- [To-do item] Retype the records word for word. Skip every image.

[Saved entries]

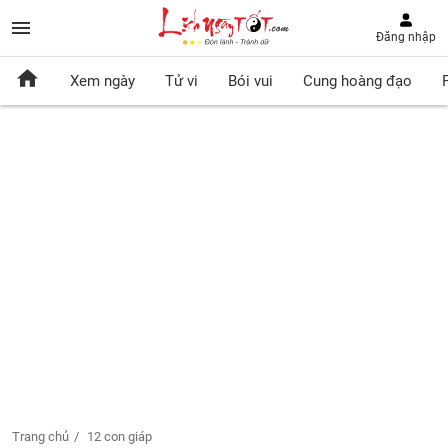
Đăng nhập
Xem ngày
Tử vi
Bói vui
Cung hoàng đạo
Trang chủ
12 con giáp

- [Finished task]
Đăng nhập
Xem ngày
Tử vi
Bói vui
Cung hoàng đạo
Trang chủ
12 con giáp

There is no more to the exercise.